Thread overview
Does slicing have an effect?
May 21, 2019
Dennis
May 21, 2019
rikki cattermole
May 27, 2019
XavierAP
May 25, 2019
Max Haughton
May 21, 2019
I was replacing a memcpy with a slice assignment and accidentally used == instead of =.
Usually the compiler protects me from mistakes like that:

```
int[4] a;
a == a;
```
Error: a == a has no effect

However, because I was using slices it didn't:
```
int[4] a;
a[] == a[];
```
No errors

Does slicing have an effect I'm not aware of, or is this a bug?
May 22, 2019
On 22/05/2019 8:31 AM, Dennis wrote:
> I was replacing a memcpy with a slice assignment and accidentally used == instead of =.
> Usually the compiler protects me from mistakes like that:
> 
> ```
> int[4] a;
> a == a;
> ```
> Error: a == a has no effect
> 
> However, because I was using slices it didn't:
> ```
> int[4] a;
> a[] == a[];
> ```
> No errors
> 
> Does slicing have an effect I'm not aware of, or is this a bug?

It could have an effect if a was a struct/class via operator overloads. But in this case it should probably be a bug.
May 25, 2019
On Tuesday, 21 May 2019 at 20:31:58 UTC, Dennis wrote:
> I was replacing a memcpy with a slice assignment and accidentally used == instead of =.
> Usually the compiler protects me from mistakes like that:
>
> ```
> int[4] a;
> a == a;
> ```
> Error: a == a has no effect
>
> However, because I was using slices it didn't:
> ```
> int[4] a;
> a[] == a[];
> ```
> No errors
>
> Does slicing have an effect I'm not aware of, or is this a bug?

It calls druntime( https://d.godbolt.org/z/3gS3-E ), so technically it does have an effect, even if that effect is completely unused and therefore optimized away. Whether this should be considered an effect or not is up to you
May 27, 2019
On Tuesday, 21 May 2019 at 20:44:49 UTC, rikki cattermole wrote:
> On 22/05/2019 8:31 AM, Dennis wrote:
>> 
>> Does slicing have an effect I'm not aware of, or is this a bug?
>
> It could have an effect if a was a struct/class via operator overloads. But in this case it should probably be a bug.

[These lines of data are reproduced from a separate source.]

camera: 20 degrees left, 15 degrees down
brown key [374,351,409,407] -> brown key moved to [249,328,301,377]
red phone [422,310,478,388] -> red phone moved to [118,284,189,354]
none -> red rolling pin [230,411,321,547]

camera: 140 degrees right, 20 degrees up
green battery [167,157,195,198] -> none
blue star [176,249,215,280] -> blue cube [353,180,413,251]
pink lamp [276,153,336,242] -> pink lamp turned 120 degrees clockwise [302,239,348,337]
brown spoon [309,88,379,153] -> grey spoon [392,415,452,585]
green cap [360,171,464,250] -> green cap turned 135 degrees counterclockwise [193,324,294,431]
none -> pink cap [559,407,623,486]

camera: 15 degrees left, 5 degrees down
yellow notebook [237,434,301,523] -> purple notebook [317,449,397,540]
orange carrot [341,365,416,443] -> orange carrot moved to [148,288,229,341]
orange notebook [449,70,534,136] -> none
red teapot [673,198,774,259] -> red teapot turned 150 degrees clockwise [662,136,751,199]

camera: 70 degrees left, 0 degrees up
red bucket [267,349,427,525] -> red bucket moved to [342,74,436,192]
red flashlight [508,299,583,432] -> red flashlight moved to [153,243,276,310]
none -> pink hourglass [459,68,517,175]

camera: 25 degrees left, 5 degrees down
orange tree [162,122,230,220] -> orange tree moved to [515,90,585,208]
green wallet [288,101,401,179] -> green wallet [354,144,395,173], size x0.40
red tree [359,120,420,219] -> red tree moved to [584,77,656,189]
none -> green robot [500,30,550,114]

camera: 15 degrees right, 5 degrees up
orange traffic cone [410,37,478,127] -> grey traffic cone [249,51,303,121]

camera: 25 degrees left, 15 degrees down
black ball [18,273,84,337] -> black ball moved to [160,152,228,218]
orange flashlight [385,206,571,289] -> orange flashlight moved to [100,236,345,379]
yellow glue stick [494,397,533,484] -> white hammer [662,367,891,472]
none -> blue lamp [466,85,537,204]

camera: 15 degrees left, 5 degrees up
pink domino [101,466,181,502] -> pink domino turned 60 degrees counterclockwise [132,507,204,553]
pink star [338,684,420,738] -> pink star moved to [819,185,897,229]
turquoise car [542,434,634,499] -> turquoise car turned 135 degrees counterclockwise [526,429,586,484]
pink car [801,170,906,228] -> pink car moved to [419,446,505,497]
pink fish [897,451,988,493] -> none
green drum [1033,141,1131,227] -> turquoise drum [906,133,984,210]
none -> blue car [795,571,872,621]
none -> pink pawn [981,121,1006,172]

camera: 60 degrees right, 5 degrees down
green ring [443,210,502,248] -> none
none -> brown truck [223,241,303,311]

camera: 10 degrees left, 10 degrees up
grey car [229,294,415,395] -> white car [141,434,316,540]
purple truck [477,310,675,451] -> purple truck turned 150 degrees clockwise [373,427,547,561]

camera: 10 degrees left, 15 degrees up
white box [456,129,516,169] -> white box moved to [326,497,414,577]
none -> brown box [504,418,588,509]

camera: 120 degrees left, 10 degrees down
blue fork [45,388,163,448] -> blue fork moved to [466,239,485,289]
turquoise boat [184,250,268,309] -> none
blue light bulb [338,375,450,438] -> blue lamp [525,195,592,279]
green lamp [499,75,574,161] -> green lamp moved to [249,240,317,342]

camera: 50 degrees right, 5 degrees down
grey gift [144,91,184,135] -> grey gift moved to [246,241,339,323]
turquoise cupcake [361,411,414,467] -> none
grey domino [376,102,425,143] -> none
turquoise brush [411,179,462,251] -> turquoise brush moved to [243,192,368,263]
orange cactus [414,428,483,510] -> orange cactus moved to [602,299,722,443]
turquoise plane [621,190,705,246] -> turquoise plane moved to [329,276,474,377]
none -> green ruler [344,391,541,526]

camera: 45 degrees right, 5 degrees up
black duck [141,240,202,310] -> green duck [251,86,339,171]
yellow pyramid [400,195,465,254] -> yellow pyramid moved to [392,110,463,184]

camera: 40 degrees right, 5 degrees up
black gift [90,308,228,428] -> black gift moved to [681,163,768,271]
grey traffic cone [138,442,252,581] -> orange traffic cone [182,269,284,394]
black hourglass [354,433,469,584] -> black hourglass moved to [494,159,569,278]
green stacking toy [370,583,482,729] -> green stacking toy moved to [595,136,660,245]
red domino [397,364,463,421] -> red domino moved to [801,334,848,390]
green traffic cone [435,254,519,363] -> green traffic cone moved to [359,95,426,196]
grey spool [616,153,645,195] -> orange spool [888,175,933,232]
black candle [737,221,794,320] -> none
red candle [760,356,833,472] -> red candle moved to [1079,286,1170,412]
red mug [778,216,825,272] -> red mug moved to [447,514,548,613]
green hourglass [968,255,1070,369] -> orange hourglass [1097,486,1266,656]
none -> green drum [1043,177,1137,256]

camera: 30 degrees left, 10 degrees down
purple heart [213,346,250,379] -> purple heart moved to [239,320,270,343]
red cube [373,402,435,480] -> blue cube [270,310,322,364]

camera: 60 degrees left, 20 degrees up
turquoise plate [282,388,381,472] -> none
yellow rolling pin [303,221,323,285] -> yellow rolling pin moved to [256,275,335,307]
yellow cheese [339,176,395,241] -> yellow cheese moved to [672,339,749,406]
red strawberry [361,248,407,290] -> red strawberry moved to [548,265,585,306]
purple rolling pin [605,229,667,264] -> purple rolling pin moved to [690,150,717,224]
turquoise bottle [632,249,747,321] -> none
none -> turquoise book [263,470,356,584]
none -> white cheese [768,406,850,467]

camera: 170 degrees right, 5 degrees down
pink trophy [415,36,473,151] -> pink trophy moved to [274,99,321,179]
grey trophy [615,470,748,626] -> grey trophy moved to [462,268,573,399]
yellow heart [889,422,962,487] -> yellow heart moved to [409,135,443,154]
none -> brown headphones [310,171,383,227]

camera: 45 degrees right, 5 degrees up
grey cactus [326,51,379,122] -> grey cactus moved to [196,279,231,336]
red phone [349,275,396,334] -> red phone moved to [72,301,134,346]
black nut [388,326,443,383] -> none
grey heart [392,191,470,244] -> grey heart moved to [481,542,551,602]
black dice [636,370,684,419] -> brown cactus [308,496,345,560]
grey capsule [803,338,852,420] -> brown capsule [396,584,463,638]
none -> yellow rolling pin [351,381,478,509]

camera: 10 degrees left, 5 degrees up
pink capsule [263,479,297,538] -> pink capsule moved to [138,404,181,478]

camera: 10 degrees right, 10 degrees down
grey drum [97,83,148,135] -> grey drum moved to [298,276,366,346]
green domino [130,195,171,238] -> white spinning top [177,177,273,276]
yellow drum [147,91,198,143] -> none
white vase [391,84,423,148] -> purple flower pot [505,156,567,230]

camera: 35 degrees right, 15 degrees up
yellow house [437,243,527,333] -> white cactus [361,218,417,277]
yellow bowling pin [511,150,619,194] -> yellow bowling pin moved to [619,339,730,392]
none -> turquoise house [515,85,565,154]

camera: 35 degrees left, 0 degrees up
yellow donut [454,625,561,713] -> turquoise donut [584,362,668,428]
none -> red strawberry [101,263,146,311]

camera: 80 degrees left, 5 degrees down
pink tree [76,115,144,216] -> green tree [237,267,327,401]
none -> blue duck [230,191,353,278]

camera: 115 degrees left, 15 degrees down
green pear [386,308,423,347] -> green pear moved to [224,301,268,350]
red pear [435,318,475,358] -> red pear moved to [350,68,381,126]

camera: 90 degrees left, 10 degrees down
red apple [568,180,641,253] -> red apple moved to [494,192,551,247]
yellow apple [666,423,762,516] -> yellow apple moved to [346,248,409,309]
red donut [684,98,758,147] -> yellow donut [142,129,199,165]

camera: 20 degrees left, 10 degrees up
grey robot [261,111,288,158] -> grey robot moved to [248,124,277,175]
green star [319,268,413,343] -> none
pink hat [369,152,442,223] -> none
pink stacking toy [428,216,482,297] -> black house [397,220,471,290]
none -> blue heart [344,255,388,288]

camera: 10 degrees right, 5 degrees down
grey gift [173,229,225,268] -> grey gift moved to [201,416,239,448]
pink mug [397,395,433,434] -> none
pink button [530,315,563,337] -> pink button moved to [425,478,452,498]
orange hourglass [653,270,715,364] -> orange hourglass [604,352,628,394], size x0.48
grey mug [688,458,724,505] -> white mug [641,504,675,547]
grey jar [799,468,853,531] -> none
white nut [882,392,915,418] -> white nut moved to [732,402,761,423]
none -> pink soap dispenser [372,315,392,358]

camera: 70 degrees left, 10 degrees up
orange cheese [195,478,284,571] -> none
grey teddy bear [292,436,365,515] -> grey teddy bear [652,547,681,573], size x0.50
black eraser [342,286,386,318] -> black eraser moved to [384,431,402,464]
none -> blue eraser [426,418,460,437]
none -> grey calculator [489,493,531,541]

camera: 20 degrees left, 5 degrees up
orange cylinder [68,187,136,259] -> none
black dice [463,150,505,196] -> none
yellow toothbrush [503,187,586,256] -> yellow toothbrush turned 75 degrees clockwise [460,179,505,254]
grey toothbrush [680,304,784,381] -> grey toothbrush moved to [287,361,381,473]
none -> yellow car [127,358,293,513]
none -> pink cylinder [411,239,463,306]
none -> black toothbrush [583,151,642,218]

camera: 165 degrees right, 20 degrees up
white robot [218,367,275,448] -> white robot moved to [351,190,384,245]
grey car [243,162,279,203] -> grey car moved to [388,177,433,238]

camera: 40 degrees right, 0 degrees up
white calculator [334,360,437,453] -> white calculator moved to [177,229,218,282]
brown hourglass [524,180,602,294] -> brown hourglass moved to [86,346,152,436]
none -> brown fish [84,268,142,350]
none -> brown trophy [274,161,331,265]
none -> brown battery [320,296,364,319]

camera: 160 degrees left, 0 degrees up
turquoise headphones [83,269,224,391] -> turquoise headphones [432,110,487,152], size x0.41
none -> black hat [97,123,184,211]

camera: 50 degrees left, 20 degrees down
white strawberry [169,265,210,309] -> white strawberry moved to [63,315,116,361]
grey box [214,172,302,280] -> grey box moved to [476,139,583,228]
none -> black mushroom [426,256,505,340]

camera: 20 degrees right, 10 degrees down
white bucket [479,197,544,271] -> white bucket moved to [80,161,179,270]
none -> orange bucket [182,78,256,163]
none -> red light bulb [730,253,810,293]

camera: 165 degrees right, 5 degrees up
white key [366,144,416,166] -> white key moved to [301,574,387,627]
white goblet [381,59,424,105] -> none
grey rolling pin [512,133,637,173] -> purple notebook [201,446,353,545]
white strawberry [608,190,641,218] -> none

It doesn't look right, even for custom types; because D (and in particular Walter) is against changing the meaning of operators when overloading (e.g. << in C++). At least unofficially, although I may recall it is enforced at a few places elsewhere.

Going back to the original question, it may be a bug (for arrays). And if so and if D wants to enforce consistent operator semantics when possible, it may be considered a bug for any type.